4. The method of claim 1, further comprising grouping the images into one or more categories based on one or more descriptions associated with the images, wherein the one or more advertisements are selected based on the one or more categories.

5. The method of claim 4, further comprising:

displaying the categories;

receiving a selection of one of the categories; and

displaying the one or more of the advertisements based on the selection.

6. The method of claim 5, wherein displaying the categories comprises displaying one of the images to represent one of the categories.

7. The method of claim 4, further comprising:

displaying the categories;

receiving a selection of one of the categories; and

displaying the images grouped into the selected category.

8. The method of claim 1, further comprising:

receiving a selection of one of the advertisements; and

playing an audio file associated with the selected one of the advertisements.

9. The method of claim 8, wherein the selection of the one of the advertisements is performed using a mouse over action.

10. The method of claim 1, wherein the advertisements are displayed without any sound.

11. The method of claim 1, wherein the network is the Internet.

12. The method of claim 1, wherein the advertisements are video advertisements.

13. A user interface for displaying video advertisements, comprising:

displaying one or more representative images for one or more categories of one or more images;

receiving a selection of one of the representative images;

selecting one or more video advertisements based on the selection; and

displaying the video advertisements based on the selection.

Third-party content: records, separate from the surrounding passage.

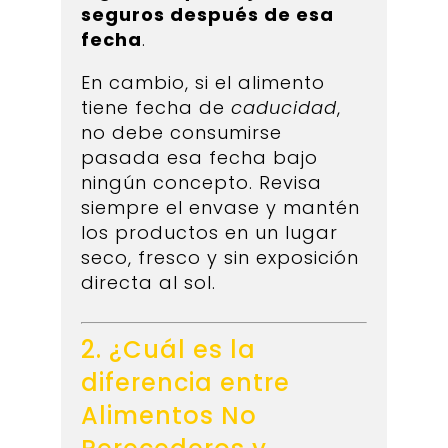
seguros después de esa
fecha
.
En cambio, si el alimento
tiene fecha de
caducidad
,
no debe consumirse
pasada esa fecha bajo
ningún concepto. Revisa
siempre el envase y mantén
los productos en un lugar
seco, fresco y sin exposición
directa al sol.
2. ¿Cuál es la
diferencia entre
Alimentos No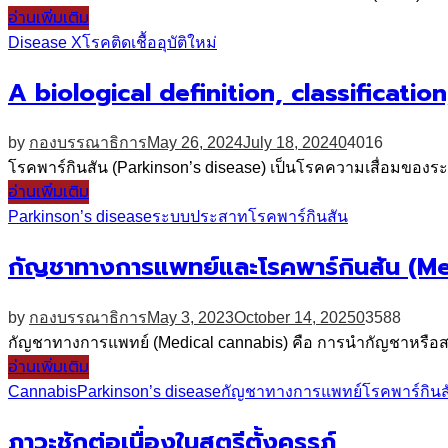
อ่านเพิ่มเติม
Disease X
โรคติดเชื้ออุบัติใหม่
A biological definition, classificati
by
กองบรรณาธิการ
May 26, 2024
July 18, 2024
0
4016
โรคพาร์กินสัน (Parkinson’s disease) เป็นโรคความเสื่อมของร
อ่านเพิ่มเติม
Parkinson’s disease
ระบบประสาท
โรคพาร์กินสัน
กัญชาทางการแพทย์และโรคพาร์กินสัน (M
by
กองบรรณาธิการ
May 3, 2023
October 14, 2025
0
3588
กัญชาทางการแพทย์ (Medical cannabis) คือ การนำกัญชาหรือสา
อ่านเพิ่มเติม
Cannabis
Parkinson’s disease
กัญชาทางการแพทย์
โรคพาร์กินส
ภาวะชักต่อเนื่องในสตรีตั้งครรภ์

14. The user interface of claim 13, further comprising:

selecting a subset of the images based on the selection; and

displaying the subset of images.

15. The user interface of claim 13, further comprising:

receiving a selection of one of the video advertisements; and

playing an audio file associated with the selected video advertisement.

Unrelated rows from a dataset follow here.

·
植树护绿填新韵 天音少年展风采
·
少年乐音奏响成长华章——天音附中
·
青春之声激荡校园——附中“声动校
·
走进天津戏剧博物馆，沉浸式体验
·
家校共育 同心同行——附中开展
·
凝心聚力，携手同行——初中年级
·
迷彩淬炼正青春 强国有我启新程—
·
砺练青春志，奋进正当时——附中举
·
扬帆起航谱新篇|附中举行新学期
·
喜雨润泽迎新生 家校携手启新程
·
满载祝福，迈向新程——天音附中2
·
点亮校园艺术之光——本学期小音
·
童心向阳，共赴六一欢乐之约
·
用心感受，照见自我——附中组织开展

16. The user interface of claim 13, wherein the video advertisements are displayed without any sound.

17. The user interface of claim 16, further comprising:

receiving a selection of one of the video advertisements; and

playing an audio file associated with the selected video advertisement.

18. A system, comprising:

a processor; and

a memory comprising program instructions executable by the processor to: receive one or more keywords for searching one or more images on a network; retrieve the images based on the keywords; group the images into one or more categories based on a first description associated with each image; select one or more advertisements based on the categories; rank the advertisements based on a first visual content of the images and

a second visual content of the advertisements; and display the advertisements based on the ranking.

19. The system of claim 18, wherein the first visual content is based on an image hashcode for each image and the second visual content is based on an ad hashcode for each advertisement.

20. The system of claim 18, wherein the advertisements are selected based on a second description associated with each advertisement.